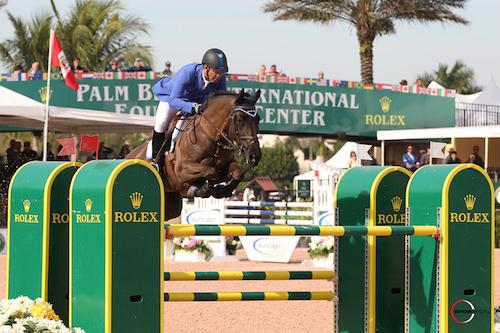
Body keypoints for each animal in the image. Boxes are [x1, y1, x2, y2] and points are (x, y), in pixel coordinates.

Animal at [126, 87, 262, 220]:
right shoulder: (182, 171)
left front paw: (221, 191)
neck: (210, 136)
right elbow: (211, 172)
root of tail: (129, 155)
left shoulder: (226, 165)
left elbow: (237, 173)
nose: (255, 156)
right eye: (239, 120)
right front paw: (203, 189)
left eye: (258, 119)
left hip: (171, 205)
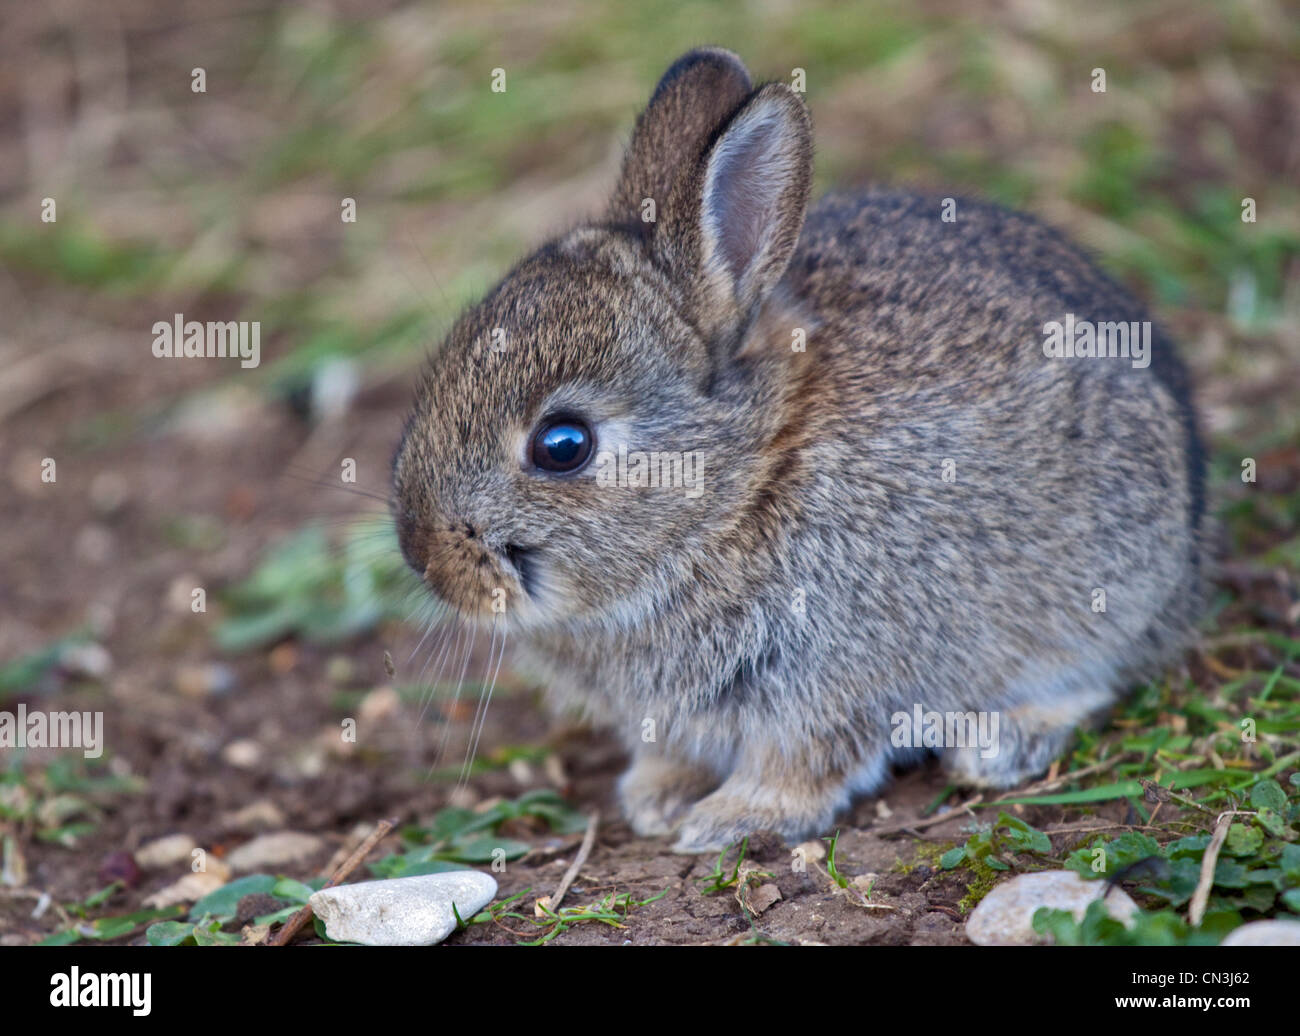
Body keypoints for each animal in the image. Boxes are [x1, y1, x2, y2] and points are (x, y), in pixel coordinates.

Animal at [391, 47, 1208, 853]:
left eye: (563, 445)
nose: (424, 558)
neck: (743, 484)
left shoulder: (831, 675)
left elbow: (807, 760)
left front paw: (734, 818)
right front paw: (657, 796)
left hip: (1107, 587)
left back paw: (1003, 742)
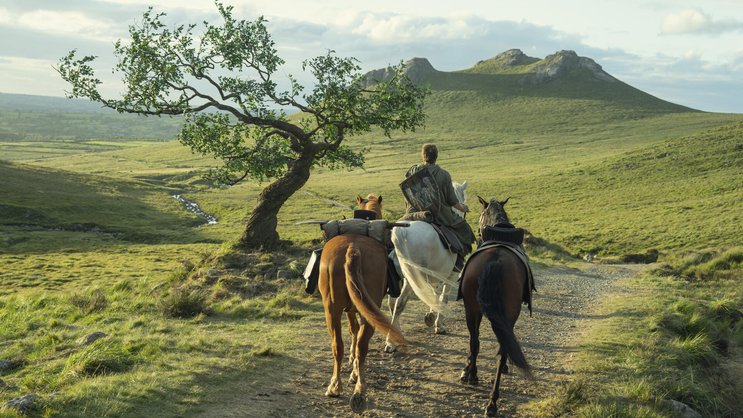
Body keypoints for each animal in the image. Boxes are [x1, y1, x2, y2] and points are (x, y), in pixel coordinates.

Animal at [318, 194, 406, 414]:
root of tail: (353, 247)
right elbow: (355, 332)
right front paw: (355, 370)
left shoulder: (349, 308)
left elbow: (352, 330)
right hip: (367, 310)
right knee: (361, 345)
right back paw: (359, 390)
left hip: (331, 310)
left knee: (337, 345)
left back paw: (335, 386)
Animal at [384, 181, 468, 353]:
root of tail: (402, 231)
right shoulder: (451, 275)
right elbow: (443, 298)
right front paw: (438, 324)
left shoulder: (434, 276)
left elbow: (434, 295)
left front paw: (431, 316)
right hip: (411, 278)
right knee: (400, 303)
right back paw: (390, 342)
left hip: (399, 278)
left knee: (392, 302)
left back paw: (396, 333)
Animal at [459, 196, 532, 417]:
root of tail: (495, 261)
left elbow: (474, 343)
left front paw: (467, 370)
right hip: (502, 314)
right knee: (500, 350)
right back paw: (492, 401)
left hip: (472, 309)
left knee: (476, 342)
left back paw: (478, 382)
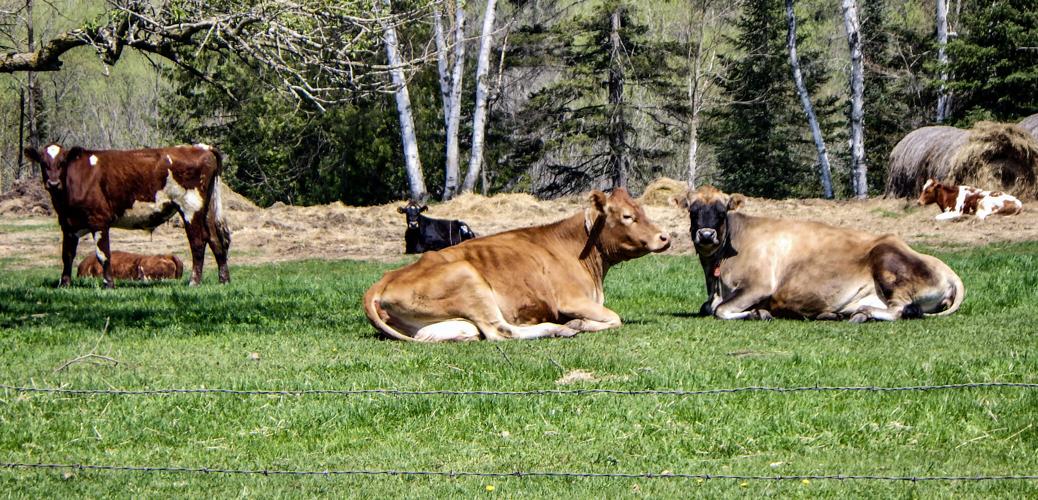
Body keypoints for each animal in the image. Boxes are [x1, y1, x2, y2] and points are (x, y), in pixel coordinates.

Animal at [23, 143, 231, 288]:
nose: (53, 182)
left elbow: (103, 255)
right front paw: (64, 284)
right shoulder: (67, 225)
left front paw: (109, 284)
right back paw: (224, 280)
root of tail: (201, 147)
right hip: (206, 210)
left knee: (198, 243)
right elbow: (67, 255)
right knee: (215, 240)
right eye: (43, 163)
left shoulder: (99, 220)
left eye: (62, 162)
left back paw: (194, 281)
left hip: (190, 207)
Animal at [366, 188, 671, 342]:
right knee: (500, 331)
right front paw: (578, 323)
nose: (665, 237)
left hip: (447, 324)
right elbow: (614, 319)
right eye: (627, 216)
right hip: (469, 280)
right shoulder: (572, 300)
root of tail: (381, 281)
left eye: (643, 210)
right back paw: (561, 329)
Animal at [674, 185, 964, 323]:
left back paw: (863, 313)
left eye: (721, 212)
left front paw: (759, 313)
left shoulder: (758, 286)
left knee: (900, 309)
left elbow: (720, 310)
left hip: (888, 262)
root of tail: (947, 270)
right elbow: (708, 307)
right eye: (693, 211)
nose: (706, 235)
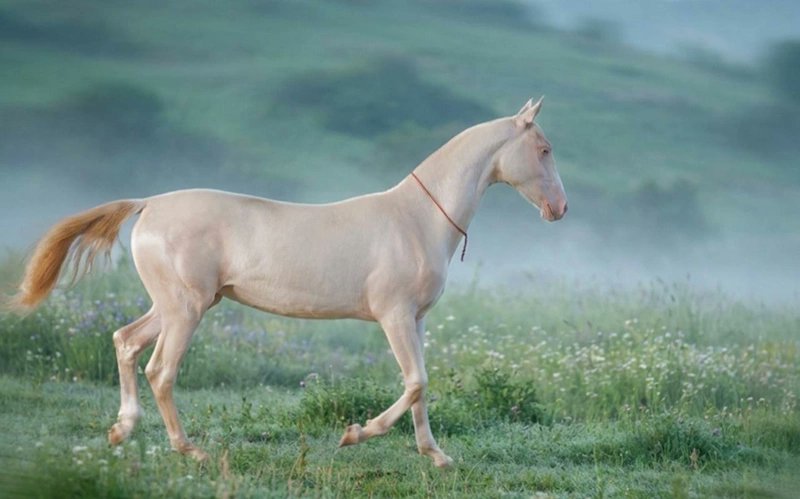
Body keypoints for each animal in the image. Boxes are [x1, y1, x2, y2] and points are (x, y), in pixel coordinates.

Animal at [9, 97, 567, 467]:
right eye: (543, 148)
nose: (559, 209)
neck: (416, 220)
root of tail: (149, 205)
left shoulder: (417, 321)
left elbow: (421, 388)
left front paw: (436, 455)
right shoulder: (394, 316)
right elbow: (416, 382)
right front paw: (355, 434)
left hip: (176, 305)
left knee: (125, 342)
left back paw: (122, 431)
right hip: (186, 309)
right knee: (160, 370)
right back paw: (190, 450)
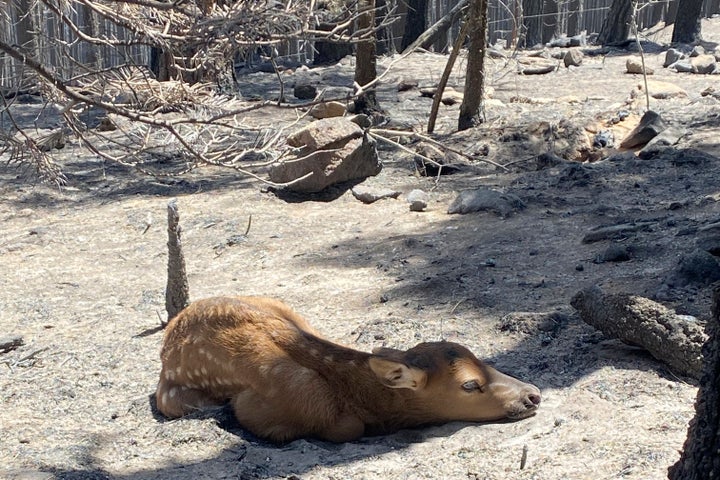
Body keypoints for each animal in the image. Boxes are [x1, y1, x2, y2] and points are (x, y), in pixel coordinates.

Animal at [158, 296, 540, 442]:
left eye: (483, 359)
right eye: (469, 385)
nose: (533, 394)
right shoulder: (266, 407)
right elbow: (346, 428)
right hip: (173, 398)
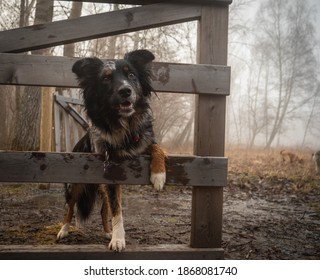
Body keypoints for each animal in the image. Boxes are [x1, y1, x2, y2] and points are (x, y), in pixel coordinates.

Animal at [56, 49, 166, 252]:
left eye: (131, 75)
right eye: (106, 79)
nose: (125, 91)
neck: (124, 127)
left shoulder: (143, 140)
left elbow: (157, 146)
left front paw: (158, 174)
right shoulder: (112, 172)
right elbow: (117, 211)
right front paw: (118, 239)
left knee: (103, 209)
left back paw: (107, 231)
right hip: (75, 184)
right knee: (70, 206)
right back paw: (64, 230)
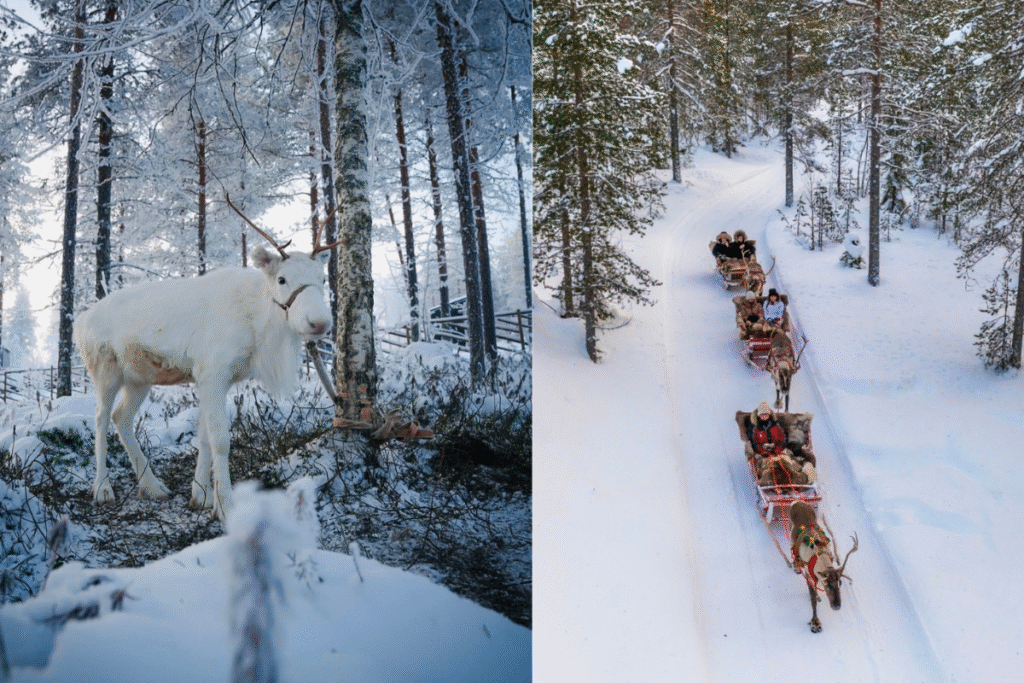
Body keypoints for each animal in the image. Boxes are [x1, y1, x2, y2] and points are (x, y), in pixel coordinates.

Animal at [73, 195, 341, 521]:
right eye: (281, 279)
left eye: (322, 278)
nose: (320, 323)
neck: (258, 323)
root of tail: (80, 321)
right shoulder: (214, 373)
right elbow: (220, 440)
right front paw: (224, 504)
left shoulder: (212, 378)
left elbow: (202, 435)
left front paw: (200, 495)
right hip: (105, 370)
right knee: (100, 419)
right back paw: (103, 488)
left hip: (139, 377)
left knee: (120, 417)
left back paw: (152, 485)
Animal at [788, 501, 858, 633]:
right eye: (826, 583)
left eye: (840, 583)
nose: (837, 606)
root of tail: (797, 502)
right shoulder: (809, 577)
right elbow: (813, 601)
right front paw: (815, 623)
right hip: (791, 537)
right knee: (792, 552)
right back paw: (795, 566)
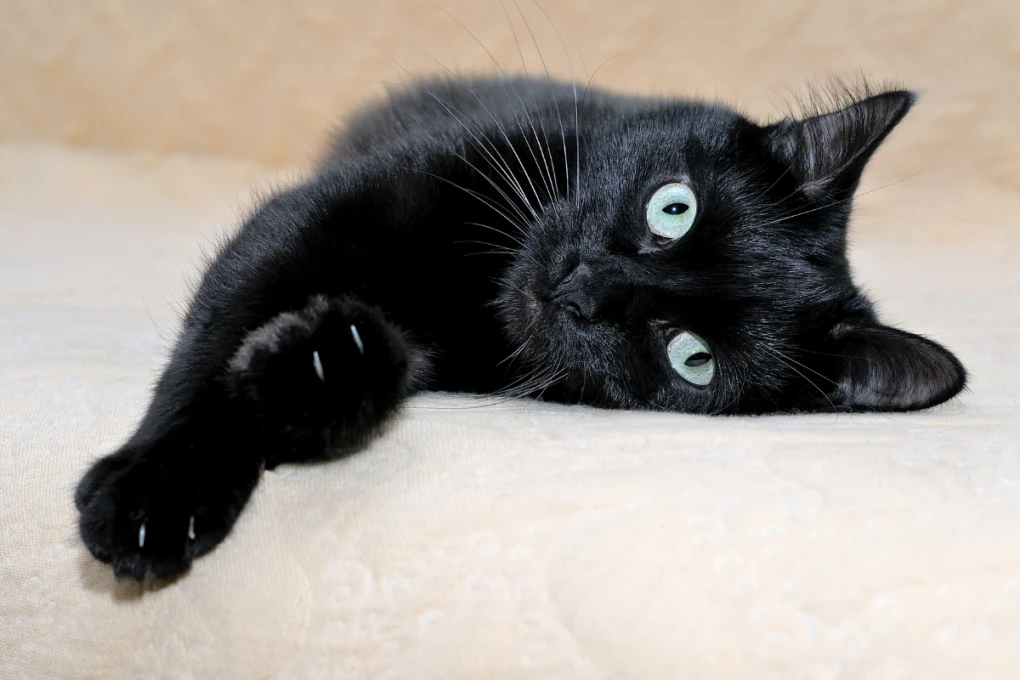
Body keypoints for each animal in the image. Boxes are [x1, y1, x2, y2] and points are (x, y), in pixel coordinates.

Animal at [75, 78, 966, 579]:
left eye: (694, 359)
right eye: (672, 208)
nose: (583, 290)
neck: (476, 289)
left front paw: (314, 371)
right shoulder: (315, 216)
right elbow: (214, 339)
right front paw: (156, 488)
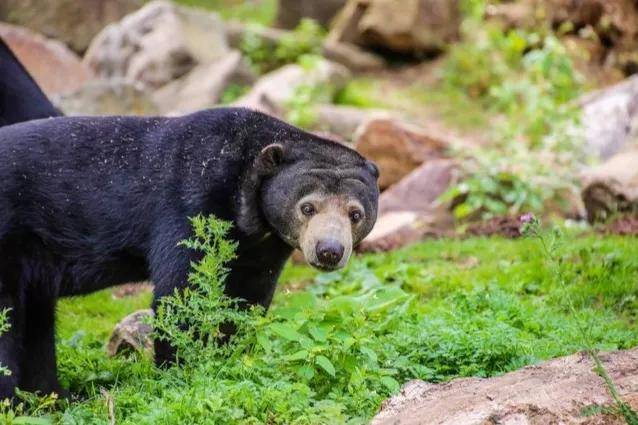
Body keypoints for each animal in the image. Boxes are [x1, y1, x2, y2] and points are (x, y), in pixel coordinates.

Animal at [0, 107, 380, 398]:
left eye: (355, 213)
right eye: (307, 208)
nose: (329, 251)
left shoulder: (261, 248)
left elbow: (245, 299)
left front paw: (230, 357)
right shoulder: (191, 203)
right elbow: (181, 294)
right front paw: (181, 374)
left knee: (36, 323)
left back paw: (54, 396)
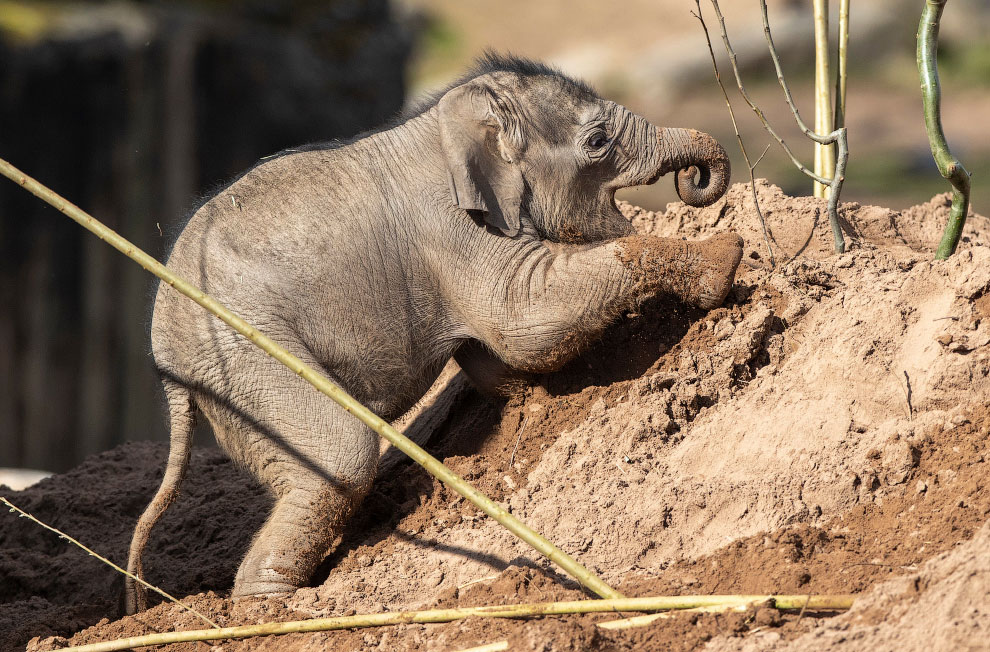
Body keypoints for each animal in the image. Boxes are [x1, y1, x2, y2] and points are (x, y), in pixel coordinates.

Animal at [126, 52, 744, 612]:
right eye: (597, 140)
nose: (697, 179)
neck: (447, 122)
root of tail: (165, 359)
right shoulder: (455, 230)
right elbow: (524, 318)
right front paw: (727, 257)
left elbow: (496, 352)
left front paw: (533, 407)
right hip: (246, 353)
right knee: (340, 458)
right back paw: (275, 610)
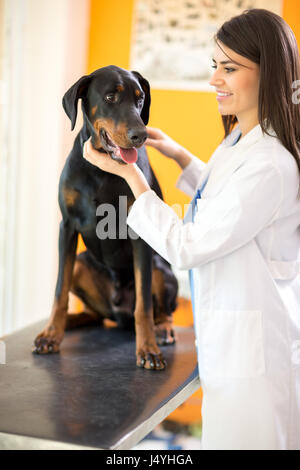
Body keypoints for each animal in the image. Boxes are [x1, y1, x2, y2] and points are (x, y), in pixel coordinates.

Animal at [32, 66, 178, 370]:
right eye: (111, 97)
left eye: (140, 98)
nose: (140, 135)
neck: (102, 171)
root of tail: (117, 309)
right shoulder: (67, 225)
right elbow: (59, 292)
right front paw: (51, 334)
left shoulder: (140, 237)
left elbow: (144, 305)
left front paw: (147, 350)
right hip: (80, 264)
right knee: (95, 314)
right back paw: (68, 323)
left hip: (161, 269)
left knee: (158, 309)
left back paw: (163, 329)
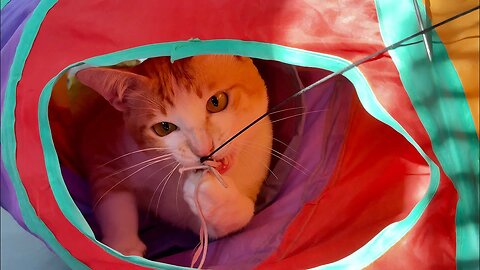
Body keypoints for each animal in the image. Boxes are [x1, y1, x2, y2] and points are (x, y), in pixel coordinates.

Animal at [73, 55, 272, 258]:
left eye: (216, 101)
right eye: (164, 128)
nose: (203, 150)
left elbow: (230, 222)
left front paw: (214, 197)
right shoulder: (101, 143)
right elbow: (112, 197)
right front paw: (123, 246)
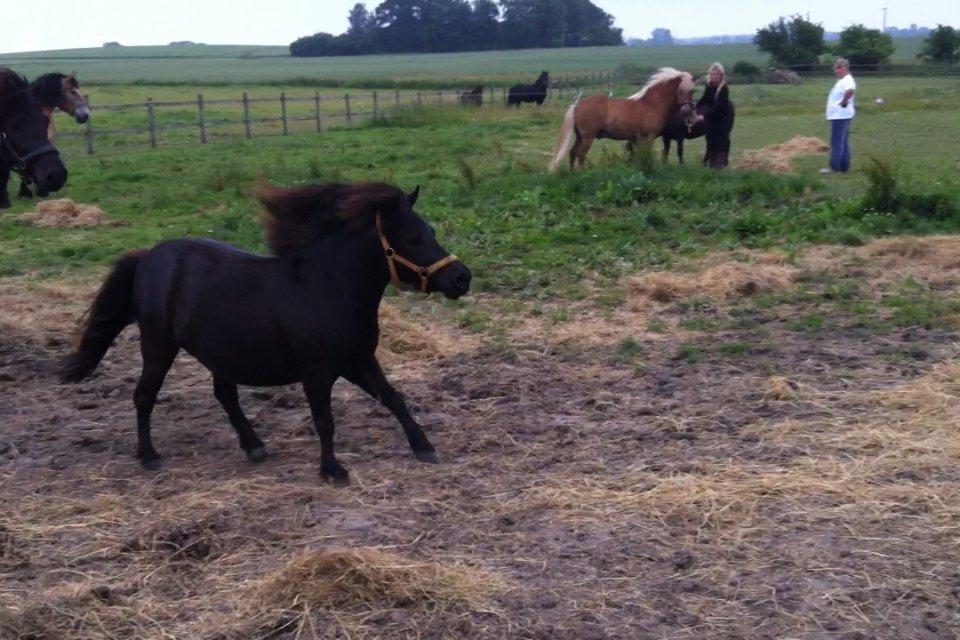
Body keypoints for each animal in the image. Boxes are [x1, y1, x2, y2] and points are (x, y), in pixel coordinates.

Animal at [62, 182, 474, 482]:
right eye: (412, 238)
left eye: (430, 231)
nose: (462, 278)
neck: (330, 287)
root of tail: (149, 256)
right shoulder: (318, 372)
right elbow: (325, 421)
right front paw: (332, 469)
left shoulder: (359, 361)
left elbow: (394, 399)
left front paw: (424, 447)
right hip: (158, 344)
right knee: (144, 395)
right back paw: (149, 456)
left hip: (220, 351)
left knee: (225, 395)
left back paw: (254, 445)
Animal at [548, 69, 696, 171]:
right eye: (680, 91)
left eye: (692, 91)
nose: (687, 111)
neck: (651, 103)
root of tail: (577, 105)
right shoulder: (648, 137)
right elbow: (645, 154)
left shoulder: (636, 139)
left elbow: (636, 156)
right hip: (588, 137)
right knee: (581, 154)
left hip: (580, 137)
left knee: (572, 153)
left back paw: (572, 173)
§
Search the entries above for the string "neck". Copy each line in which it appears.

neck: (210, 136)
neck: (743, 484)
neck: (416, 220)
neck: (124, 127)
neck: (258, 323)
neck: (476, 289)
neck: (447, 122)
neck: (102, 171)
neck: (330, 287)
neck: (651, 103)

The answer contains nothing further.